I'd have to go back and listen to the podcast again but he says just because of the way a wide angle is made, regardless of the aperture, the foreground to background sharpness will be much greater and he said even with a large aperture you will still have a sharp background, something that is not obviously true with a regular lens. He repeats it several times in the podcast!


----------



## Garbz (Apr 27, 2008)

foreground to background sharpness =  Depth of Field. 
This is one thing that is best explained with an example:

The following 4 images were taken at 28mm 70mm 105mm and 200mm. Each at f/2.8. In each case I stepped back to try and keep the fence post roughly the same size:


















Now as you may be able to see here the background itself does not get any more or less blurry, but because of perspective it get rendered larger and smaller.

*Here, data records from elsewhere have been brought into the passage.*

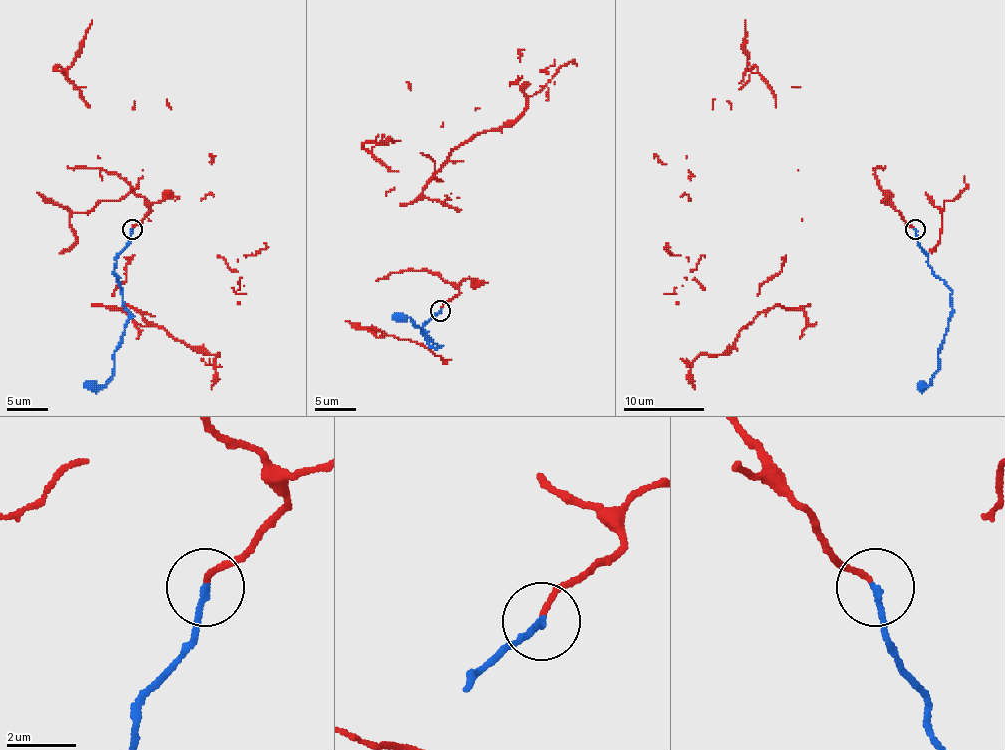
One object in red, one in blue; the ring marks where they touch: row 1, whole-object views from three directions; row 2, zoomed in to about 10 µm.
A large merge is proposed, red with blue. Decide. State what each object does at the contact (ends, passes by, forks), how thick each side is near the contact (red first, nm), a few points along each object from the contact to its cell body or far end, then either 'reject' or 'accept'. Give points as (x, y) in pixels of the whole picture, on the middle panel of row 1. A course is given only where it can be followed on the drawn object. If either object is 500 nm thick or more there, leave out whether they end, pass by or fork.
red ends there; blue ends there; 140 nm thick on the red side, 160 nm on the other; red runs (441, 309), (457, 197), (422, 155), (510, 124), (546, 70), (526, 98), (520, 53), (475, 110); blue runs (441, 311), (422, 327), (429, 347), (437, 345), (408, 317), (392, 317); accept

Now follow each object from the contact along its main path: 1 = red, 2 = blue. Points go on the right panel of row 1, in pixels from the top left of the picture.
1: (913, 229), (873, 174), (798, 170), (776, 304), (703, 354), (658, 158), (715, 99)
2: (915, 229), (917, 243), (932, 269), (952, 292), (938, 371), (932, 381), (921, 385)

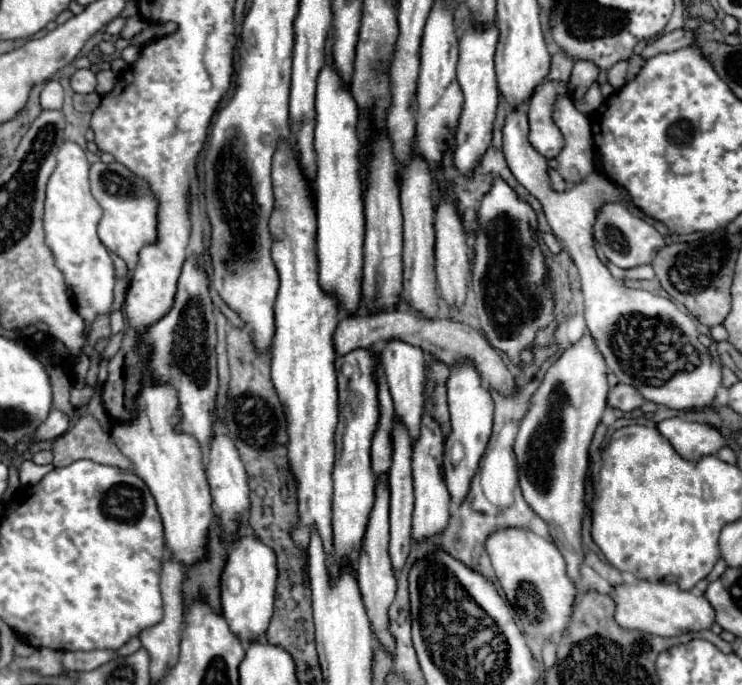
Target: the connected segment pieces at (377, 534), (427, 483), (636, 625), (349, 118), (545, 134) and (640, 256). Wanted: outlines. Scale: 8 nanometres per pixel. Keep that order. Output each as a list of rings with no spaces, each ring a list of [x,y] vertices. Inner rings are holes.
[[[379,475],[375,483],[375,503],[369,515],[369,523],[365,529],[365,537],[361,541],[361,553],[359,553],[359,563],[357,563],[357,579],[363,595],[363,603],[367,609],[367,615],[371,619],[373,633],[377,635],[379,643],[385,645],[387,651],[393,651],[393,637],[387,629],[387,607],[395,599],[395,589],[397,589],[397,579],[395,571],[389,559],[389,481],[387,475]]]
[[[425,379],[425,413],[423,413],[423,421],[421,421],[421,433],[413,441],[413,461],[411,461],[413,487],[415,487],[413,539],[425,539],[425,537],[437,535],[445,529],[445,525],[449,521],[451,495],[447,491],[445,477],[443,477],[443,439],[445,439],[445,435],[443,435],[439,421],[435,417],[431,417],[431,413],[427,411],[433,405],[433,399],[431,399],[433,391],[435,391],[435,383],[431,379]]]
[[[641,579],[635,585],[619,583],[613,587],[613,601],[617,625],[627,631],[641,631],[647,635],[675,637],[689,631],[709,629],[715,621],[715,613],[711,613],[711,605],[707,605],[707,599],[703,595],[697,597],[691,591],[681,591],[677,583],[653,583],[647,579]]]
[[[327,53],[325,57],[325,65],[319,71],[317,77],[317,95],[315,95],[315,153],[317,153],[317,177],[315,177],[315,209],[317,209],[317,257],[319,257],[319,283],[325,291],[333,293],[339,299],[339,305],[349,309],[351,313],[359,307],[359,299],[361,299],[361,283],[363,283],[363,239],[365,239],[365,217],[363,217],[363,183],[359,177],[361,171],[361,141],[359,141],[359,133],[357,133],[357,123],[359,123],[359,109],[355,105],[355,99],[351,95],[351,91],[347,89],[347,85],[343,85],[343,79],[339,77],[339,73],[335,73],[335,67],[331,65],[331,55]]]
[[[545,81],[529,99],[529,143],[545,159],[557,157],[559,149],[563,147],[563,135],[551,121],[551,105],[559,93],[567,93],[565,83]]]
[[[621,201],[605,203],[599,209],[595,225],[593,225],[593,237],[599,243],[599,247],[603,249],[603,253],[607,255],[607,259],[621,269],[651,263],[655,259],[655,253],[665,245],[665,239],[657,233],[657,229],[651,223],[647,223],[645,219],[633,215],[627,209],[627,205]]]

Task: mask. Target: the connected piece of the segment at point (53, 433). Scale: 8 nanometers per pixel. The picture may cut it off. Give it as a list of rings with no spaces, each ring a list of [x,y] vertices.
[[[53,409],[47,417],[47,421],[39,427],[39,433],[35,435],[35,439],[57,439],[61,437],[67,429],[69,429],[69,417],[59,411],[59,409]]]

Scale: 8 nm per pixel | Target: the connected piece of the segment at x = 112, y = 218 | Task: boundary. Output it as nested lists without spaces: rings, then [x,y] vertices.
[[[93,163],[89,169],[91,193],[103,209],[103,217],[99,221],[99,239],[101,243],[115,255],[119,255],[129,271],[137,265],[139,249],[147,243],[153,243],[157,237],[157,201],[143,179],[131,173],[121,163]]]

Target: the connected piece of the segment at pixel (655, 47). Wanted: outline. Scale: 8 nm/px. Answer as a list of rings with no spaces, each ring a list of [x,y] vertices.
[[[677,29],[677,31],[671,31],[667,35],[663,35],[661,39],[657,39],[655,43],[647,45],[643,49],[643,57],[655,57],[659,53],[673,53],[677,49],[683,49],[687,45],[691,45],[691,41],[695,41],[695,35],[687,29]]]

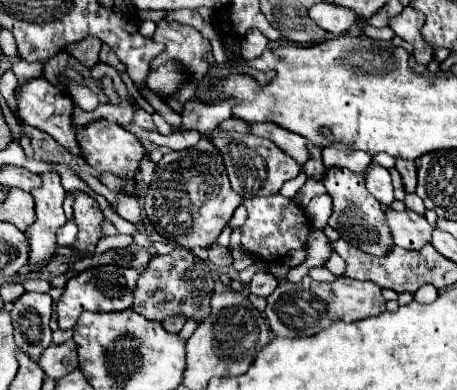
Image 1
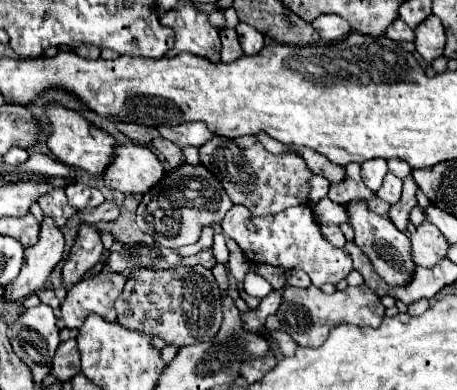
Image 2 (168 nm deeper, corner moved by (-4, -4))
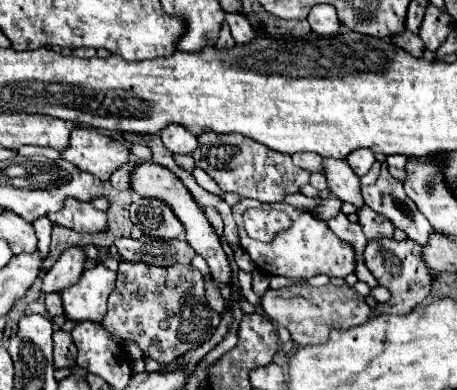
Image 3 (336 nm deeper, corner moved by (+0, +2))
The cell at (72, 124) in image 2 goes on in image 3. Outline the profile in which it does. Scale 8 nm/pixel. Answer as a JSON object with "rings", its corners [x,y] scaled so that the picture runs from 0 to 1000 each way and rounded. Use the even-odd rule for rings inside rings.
{"rings":[[[175,323],[175,328],[158,333],[153,379],[136,390],[136,405],[149,410],[149,415],[158,415],[166,431],[175,431],[175,436],[184,436],[184,441],[219,456],[219,462],[241,462],[245,441],[258,436],[263,426],[271,426],[284,410],[284,385],[271,369],[263,369],[263,364],[254,364],[254,359],[245,359],[245,354],[210,338],[210,333],[184,333]]]}

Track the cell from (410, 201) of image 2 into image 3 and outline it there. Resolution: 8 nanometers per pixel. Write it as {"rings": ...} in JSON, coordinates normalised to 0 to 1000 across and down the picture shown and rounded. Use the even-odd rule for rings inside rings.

I haven't got a ultra wide angle lens. But the point here is that the background itself does not get blurrier, just the perspective makes the individual details behind the subject smaller the further from the lens you get. 

The end result is that even at wide open apertures the perception is that the image is sharp all the way, and as such the Depth of Field is significantly larger.


----------



## surfnturf (Apr 27, 2008)

Nice job Garbz!  Very good visual.


----------



## prodigy2k7 (Apr 27, 2008)

Edit: nvm lol


----------



## Tiberius47 (Apr 27, 2008)

With a wide angle lens, things far away from the camera will be small in the photo.  So even though they may be blurred because they are out of the depth of field, the fact they are small means that it's hard to see the blur.  Kinda like how a billboard looks sharp, but it is actually made of some pretty big dots.  Everything looks sharp if it is small.  So while Depth of field can keep things sharp, you can also reduce the appearance of blur by making it smaller.


----------